Although we have heritage preservation programs, they’re often isolated from urban context - more like tourist attractions than integrated city spaces.

The challenge is how to modernise while preserving culture.

Preservation efforts should stem from a comprehensive strategy reflecting national, cultural, and economic values.

Cultural assets can create jobs and enhance urban identity - raising economic prospects and deepening emotional connections to place.

This isn’t just about conserving physical heritage - it’s about embedding identity, repurposing historic spaces, and highlighting intangible elements like local stories, events, and folklore.

How do you assess actual community involvement in neighbourhood development - whether in historic preservation like Jeddah or new housing projects?

I haven’t reviewed the procedural details of the Jeddah restoration project.
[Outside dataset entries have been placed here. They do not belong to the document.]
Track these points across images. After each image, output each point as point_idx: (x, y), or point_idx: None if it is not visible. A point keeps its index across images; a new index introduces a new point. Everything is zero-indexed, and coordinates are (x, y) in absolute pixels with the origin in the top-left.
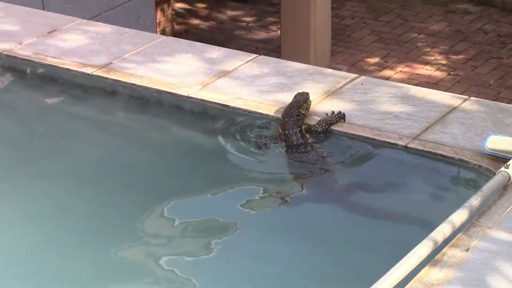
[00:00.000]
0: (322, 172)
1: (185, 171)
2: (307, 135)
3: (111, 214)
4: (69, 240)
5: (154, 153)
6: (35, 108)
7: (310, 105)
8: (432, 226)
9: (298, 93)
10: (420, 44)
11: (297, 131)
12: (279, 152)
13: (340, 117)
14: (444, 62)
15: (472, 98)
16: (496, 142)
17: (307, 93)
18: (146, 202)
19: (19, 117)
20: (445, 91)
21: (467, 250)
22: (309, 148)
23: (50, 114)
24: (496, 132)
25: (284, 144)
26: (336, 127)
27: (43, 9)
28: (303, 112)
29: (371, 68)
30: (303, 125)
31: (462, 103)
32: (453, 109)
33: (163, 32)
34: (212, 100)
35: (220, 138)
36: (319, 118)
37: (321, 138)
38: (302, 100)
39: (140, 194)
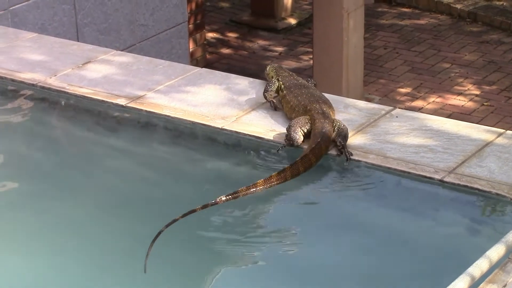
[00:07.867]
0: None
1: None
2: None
3: (143, 246)
4: (101, 273)
5: (188, 185)
6: (69, 140)
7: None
8: (468, 261)
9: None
10: (453, 74)
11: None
12: (312, 185)
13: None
14: (477, 92)
15: (508, 132)
16: None
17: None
18: (181, 234)
19: (53, 149)
20: (478, 122)
21: (504, 286)
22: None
23: (84, 145)
24: None
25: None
26: (370, 160)
27: (78, 40)
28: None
29: (403, 98)
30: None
31: (498, 136)
32: (489, 142)
33: (196, 62)
34: (246, 132)
35: (254, 171)
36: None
37: (356, 172)
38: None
39: (174, 226)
But generally, community participation must be supported at all project stages - from planning to execution to evaluation - so residents can give meaningful feedback.

What does the ideal Saudi city look like to you? What elements should be non-negotiable in any urban design today?

First, we must distinguish between urban design and urban planning.

Saudi cities urgently need to embrace urban planning as a strategic approach amid unprecedented growth.

Urban design alone cannot succeed without clear planning.

We must move beyond the physical layer and understand how planning affects jobs, public health, housing, transportation, and social justice.

Planning can empower cities to become economic engines if done right.
The starting point is embedding sustainability principles and following a multi-tiered planning model - from national to regional to local levels.

Cities should function as integrated systems - not isolated units - to achieve regional balance and urban synergy based on available resources.

We need to identify and optimise assets like environmental, extractive, and tourism resources to generate returns for our cities.